第87話 麦は闇で育たない
夜明け前の畑は、音がない。
風が通るたび、刈り残された麦の穂がわずかに揺れるだけだ。
ヴァルゴは畦道にしゃがみ込み、手のひらで土をすくった。
まだ湿り気がある。昨夜の露が残っている。
「……悪くない」
独り言のように呟き、指先で麦粒を割る。
中は詰まっている。色も均一だ。
だが、この麦は――正規の市場には出ない。
理由は単純だった。
規定より粒が小さい。
見た目が揃っていない。
袋に詰めたとき、絵にならない。
それだけで、この麦は「はねられる」。
味は良い。
腹も満たす。
だが、帳簿に載らない。
「闇麦、か……」
その言葉を嫌うように、ヴァルゴは首を振った。
「闇なんかじゃない。
ここで、ちゃんと育った」
足音がした。
振り向くと、ハウルドが立っていた。
外套の下に、麻袋を二つ抱えている。
朝露を避けるためか、布で丁寧に覆われていた。
「量は?」
「三割」
「十分だ」
即答だった。
ヴァルゴは立ち上がる。
「市場に出せば、罰金だよ」
「知ってる」
「関所に見つかれば、没収」
「それも知ってる」
それでも、ハウルドは袋を下ろさなかった。
「どうやって売るかは、もう決めてある」
「……聞かせて」
ハウルドは、畑の向こうを指した。
街道ではない。
村と村を結ぶ、細い生活路だ。
「粉にしない」
「え?」
「粒のまま、村で焼く」
「パン屋は?」
「使わない」
ヴァルゴの眉が動く。
「共同炉?」
「そう。
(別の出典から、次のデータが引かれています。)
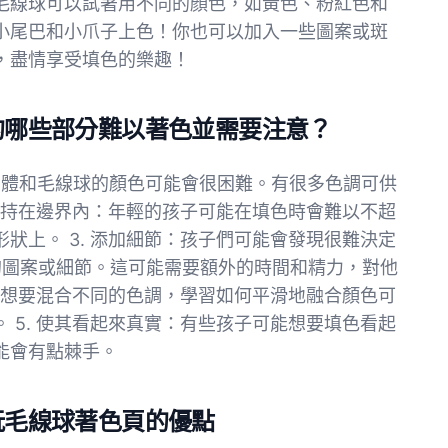
毛線球可以試著用不同的顏色，如黃色、粉紅色和
小尾巴和小爪子上色！你也可以加入一些圖案或斑
，盡情享受填色的樂趣！
球的哪些部分難以著色並需要注意？
en 身體和毛線球的顏色可能會很困難。有很多色調可供
 保持在邊界內：年輕的孩子可能在填色時會難以不超
狀上。 3. 添加細節：孩子們可能會發現很難決定
額外的圖案或細節。這可能需要額外的時間和精力，對他
孩子想要混合不同的色調，學習如何平滑地融合顏色可
 5. 使其看起來真實：有些孩子可能想要填色看起
能會有點棘手。
 玩毛線球著色頁的優點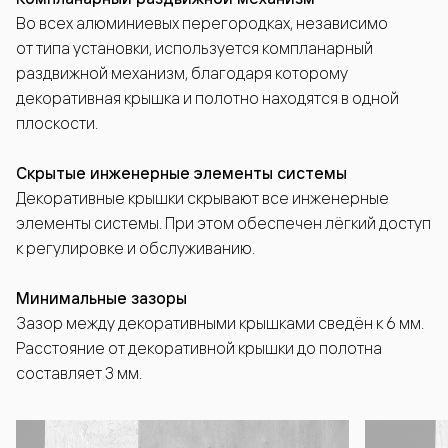
Во всех алюминиевых перегородках, независимо
от типа установки, используется компланарный
раздвижной механизм, благодаря которому
декоративная крышка и полотно находятся в одной
плоскости.
Скрытые инженерные элементы системы
Декоративные крышки скрывают все инженерные
элементы системы. При этом обеспечен лёгкий доступ
к регулировке и обслуживанию.
Минимальные зазоры
Зазор между декоративными крышками сведён к 6 мм.
Расстояние от декоративной крышки до полотна
составляет 3 мм.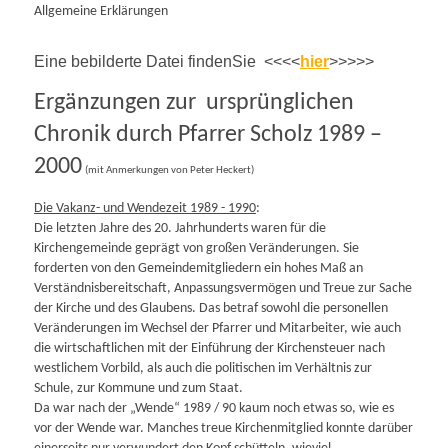
Allgemeine Erklärungen
Eine bebilderte Datei findenSie <<<<
hier
>>>>>
Ergänzungen zur ursprünglichen
Chronik durch Pfarrer Scholz 1989 –
2000
(mit Anmerkungen von Peter Heckert)
Die Vakanz- und Wendezeit 1989 - 1990
:
Die letzten Jahre des 20. Jahrhunderts waren für die
Kirchengemeinde geprägt von großen Veränderungen. Sie
forderten von den Gemeindemitgliedern ein hohes Maß an
Verständnisbereitschaft, Anpassungsvermögen und Treue zur Sache
der Kirche und des Glaubens. Das betraf sowohl die personellen
Veränderungen im Wechsel der Pfarrer und Mitarbeiter, wie auch
die wirtschaftlichen mit der Einführung der Kirchensteuer nach
westlichem Vorbild, als auch die politischen im Verhältnis zur
Schule, zur Kommune und zum Staat.
Da war nach der „Wende“ 1989 / 90 kaum noch etwas so, wie es
vor der Wende war. Manches treue Kirchenmitglied konnte darüber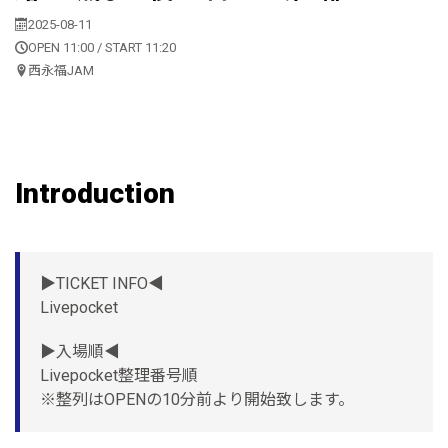
2025-08-11
OPEN 11:00 / START 11:20
西永福JAM
Introduction
▶︎TICKET INFO◀︎
Livepocket
▶︎入場順◀︎
Livepocket整理番号順
※整列はOPENの10分前より開始致します。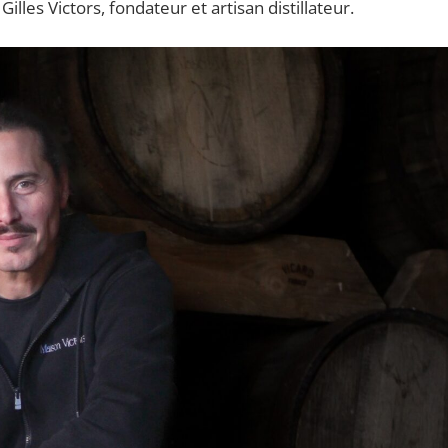
lles Victors, fondateur et artisan distillateur.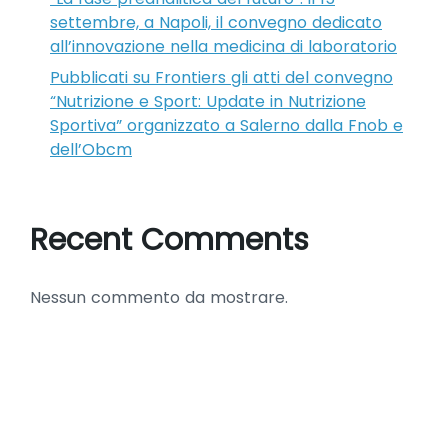
settembre, a Napoli, il convegno dedicato
all’innovazione nella medicina di laboratorio
Pubblicati su Frontiers gli atti del convegno
“Nutrizione e Sport: Update in Nutrizione
Sportiva” organizzato a Salerno dalla Fnob e
dell’Obcm
Recent Comments
Nessun commento da mostrare.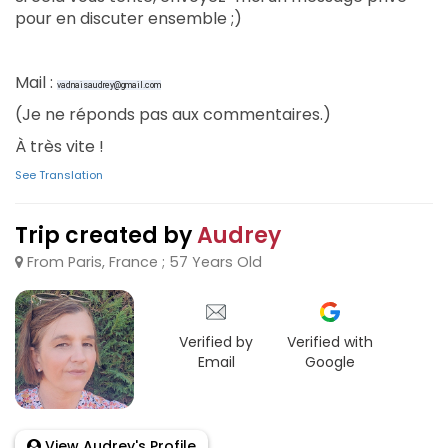
pour en discuter ensemble ;)
‎Mail :
vadnaisaudrey@gmail.com
‎(Je ne réponds pas aux commentaires.)
‎À très vite !
See Translation
Trip created by
Audrey
From Paris, France ; 57 Years Old
Verified by
Verified with
Email
Google
View Audrey's Profile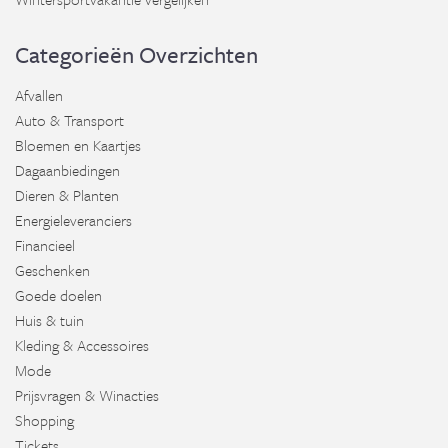
Categorieën Overzichten
Afvallen
Auto & Transport
Bloemen en Kaartjes
Dagaanbiedingen
Dieren & Planten
Energieleveranciers
Financieel
Geschenken
Goede doelen
Huis & tuin
Kleding & Accessoires
Mode
Prijsvragen & Winacties
Shopping
Tickets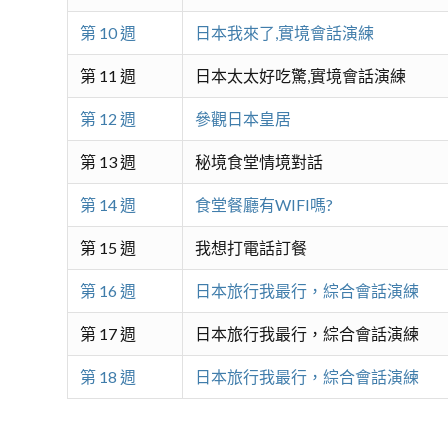
第 10 週
日本我來了,實境會話演練
第 11 週
日本太太好吃驚,實境會話演練
第 12 週
參觀日本皇居
第 13 週
秘境食堂情境對話
第 14 週
食堂餐廳有WIFI嗎?
第 15 週
我想打電話訂餐
第 16 週
日本旅行我最行，綜合會話演練
第 17 週
日本旅行我最行，綜合會話演練
第 18 週
日本旅行我最行，綜合會話演練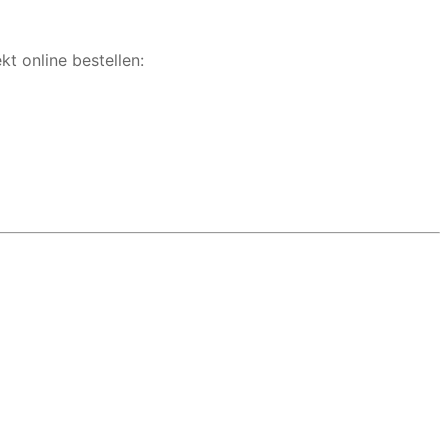
t online bestellen: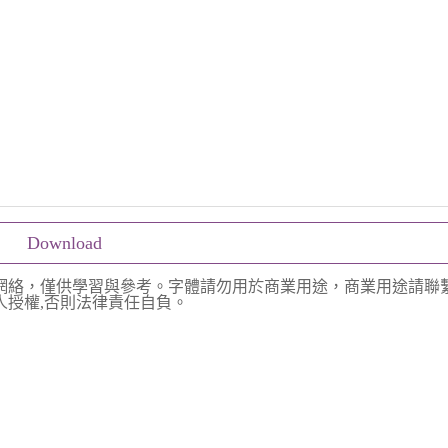
Download
網絡，僅供學習與參考。字體請勿用於商業用途，商業用途請聯
授權,否則法律責任自負。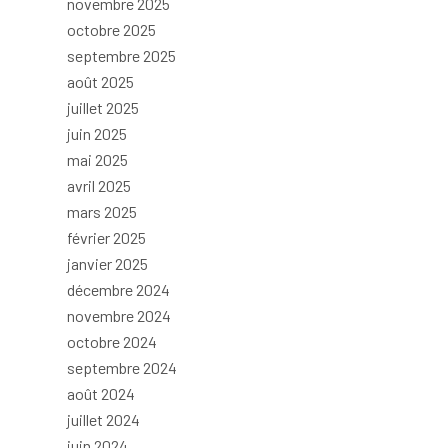
novembre 2025
octobre 2025
septembre 2025
août 2025
juillet 2025
juin 2025
mai 2025
avril 2025
mars 2025
février 2025
janvier 2025
décembre 2024
novembre 2024
octobre 2024
septembre 2024
août 2024
juillet 2024
juin 2024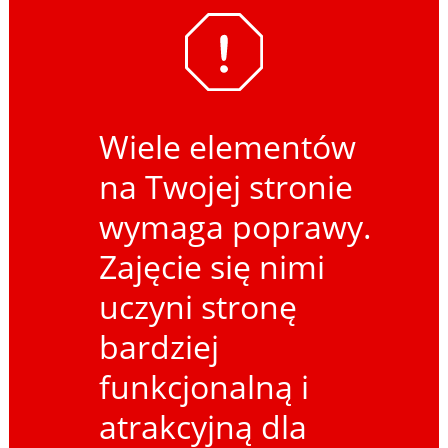
Wiele elementów
na Twojej stronie
wymaga poprawy.
Zajęcie się nimi
uczyni stronę
bardziej
funkcjonalną i
atrakcyjną dla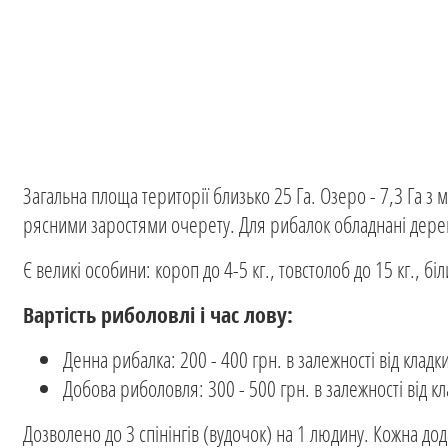
Загальна площа території близько 25 Га. Озеро - 7,3 Га 
рясними заростями очерету. Для рибалок обладнані дерев
Є великі особини: короп до 4-5 кг., товстолоб до 15 кг., бі
Вартість риболовлі і час лову:
Денна рибалка: 200 - 400 грн. в залежності від кладки
Добова риболовля: 300 - 500 грн. в залежності від к
Дозволено до 3 спінінгів (вудочок) на 1 людину. Кожна дод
癒院の裏の古い炉だ」
「……あそこ、使われてない」
「だから使う」
ハウルドは静かに続けた。
「市場を通すから、闇になる」
「関所を通すから、罪になる」
「なら――通さなければいい」
ヴァルゴは息を呑んだ。
それは反抗ではない。
逃避でもない。
構造の外で、腹を満たすという選択だった。
「値は?」
「決めない」
「は?」
「欲しい分だけ、持っていく」
「代わりに――次の麦を、また焼く」
循環だ。
貨幣ではなく、回転で支払う。
「……それ、捕まるよ」
「捕まるのは、売った者だ」
「じゃああなたが」
「いい」
ハウルドは肩をすくめた。
「倉を守るのが、俺の仕事だ」
ヴァルゴは、思わず笑った。
「蟹座らしい」
「そうか?」
「抱え込む」
「……守ってるだけだ」
そのとき、遠くで鐘が鳴った。
朝の祈りの合図だ。
ヴァルゴはふと、教会の方向を見た。
「これ、ヨハンに知られたら――」
「知られる」
即答だった。
「だからこそ、やる」
「?」
「全部が正規なら、腹は満たされない」
ハウルドは袋を担ぎ直した。
「闇麦って言葉があるから、
みんな隠す」
「隠すから、罪になる」
一歩、畦道を進む。
「名前を変えればいい」
「……なんて?」
「生活麦」
ヴァルゴは、もう一度畑を見た。
朝日が昇り、麦の色が変わっていく。
「……じゃあ次は?」
「大麦だな」
「スープ?」
「いや」
ハウルドは、少しだけ笑った。
「子どもに食わせる」
その一言で、ヴァルゴは理解した。
これは密売ではない。
革命でもない。
選別されなかった麦に、居場所を与える仕事だ。
そしてこの流れは、
やがて関所へ、
税へ、
流通の根へと――
静かに、確実に触れていく。
麦は闇で育たない。
闇を作るのは、いつも人間の側だった。